After the people have been dealt with, there’s a section on the towns of Egypt, followed by types of building and terrain. After reaching the ground, we move on to survey its bounty: crops, vegetables, and other foodstuffs for over a hundred entries. The list ends when even these items have been broken down into their constituent parts, with the final three entries of raw meat, cooked meat, and spiced meat. As the list’s author has promised, we’ve been shown “all things upon which Re [the sun god] has shone;” taken on a journey from the cosmic pantheon to the butcher’s table in 610 easy steps.
The Egyptologist Alan Gardiner, who collated the various manuscripts that make up the text, was unimpressed. “Certainly there was never written a book more tedious and less inspired than the Onomasticon of Amenopĕ,” he commented in 1947. But three decades later, Goody finds much more value in the list, noting how the onomasticon demonstrates “the dialectical effect of writing upon classification” to an unparalleled degree. The entire text is a lesson in the power of hierarchy, as it blends together the spiritual and terrestrial realms into one great spectrum. Binaries like “light” and “darkness” appear in pairs in the list, accentuating their similarities and differences, while transitions between categories are observed with sensitivity.

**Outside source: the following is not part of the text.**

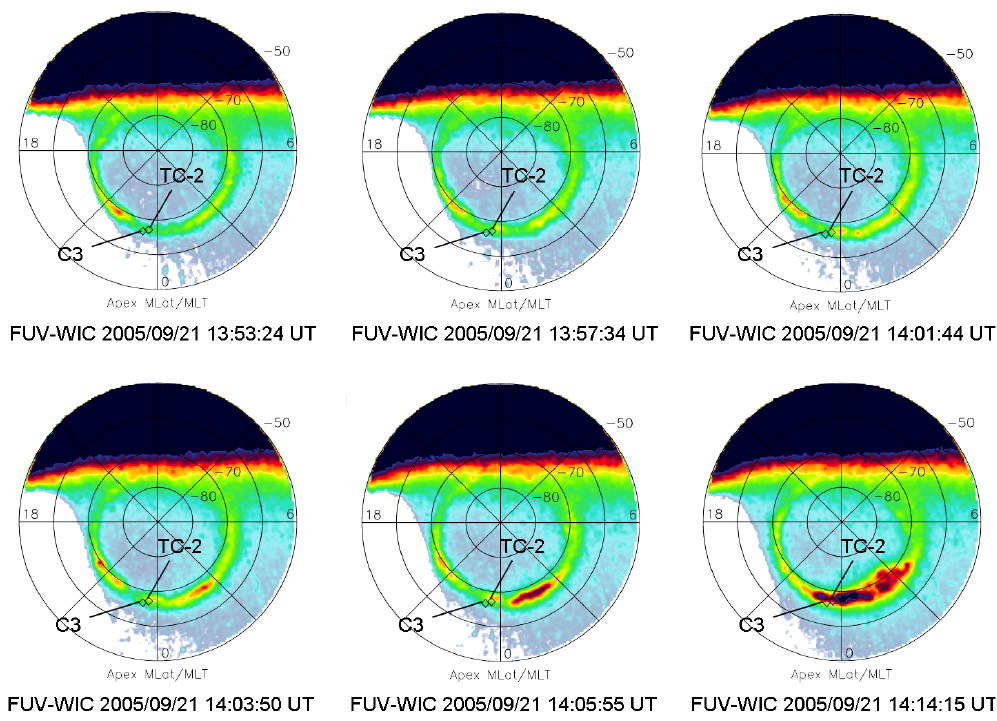
Fig. 2. Auroral images of the South polar region, in AACGM Geomagnetic Latitude/Magnetic Local Time coordinates, taken by FUV-WIC on board the IMAGE spacecraft. The footprints of C3 and TC-2, as calculated from the T96 magnetic field model (Tsyganenko and Stern, 1996), are marked by black diamonds on each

When “dew” is listed in the onomasticon, for example, its placement mirrors the phenomenon itself: it appears on the border between earth and sky, a delicate imprint from one world to the next like the moisture that gathers on grass with the rising sun. Can a list be poetic? Can taxonomies do more than set their subjects in stone, but also enliven our awareness of them? I certainly believe so.
Thousands of years later, in an essay published in 1942, the writer Jorge Luis Borges captured the absurdity and scope of list-making with his own fictional taxonomy, supposedly found in an ancient Chinese encyclopedia titled Celestial Emporium of Benevolent Knowledge. In it, an unknown scribe orders all the animals of the world into fourteen categories. These include “those that belong to the emperor;” “trained ones;” “suckling pigs;” “mermaids;” “those included in this classification;” and, my personal favorite, “those that tremble as if they were mad.” The divisions are precise, elegant, and incongruous.
As the French philosopher Michel Foucault noted, the celestial emporium shows that lists require subtle thought; the ability to segment, categorize, and compare. These characteristics are a little hidden in ancient texts like the Onomasticon of Amenopĕ, but Borges hauls them to their feet and sets them dancing. As Foucault says: “there is nothing more tentative, nothing more empirical (superficially, at least) than the process of establishing an order among things; nothing that demands a sharper eye or a surer, better-articulated language.”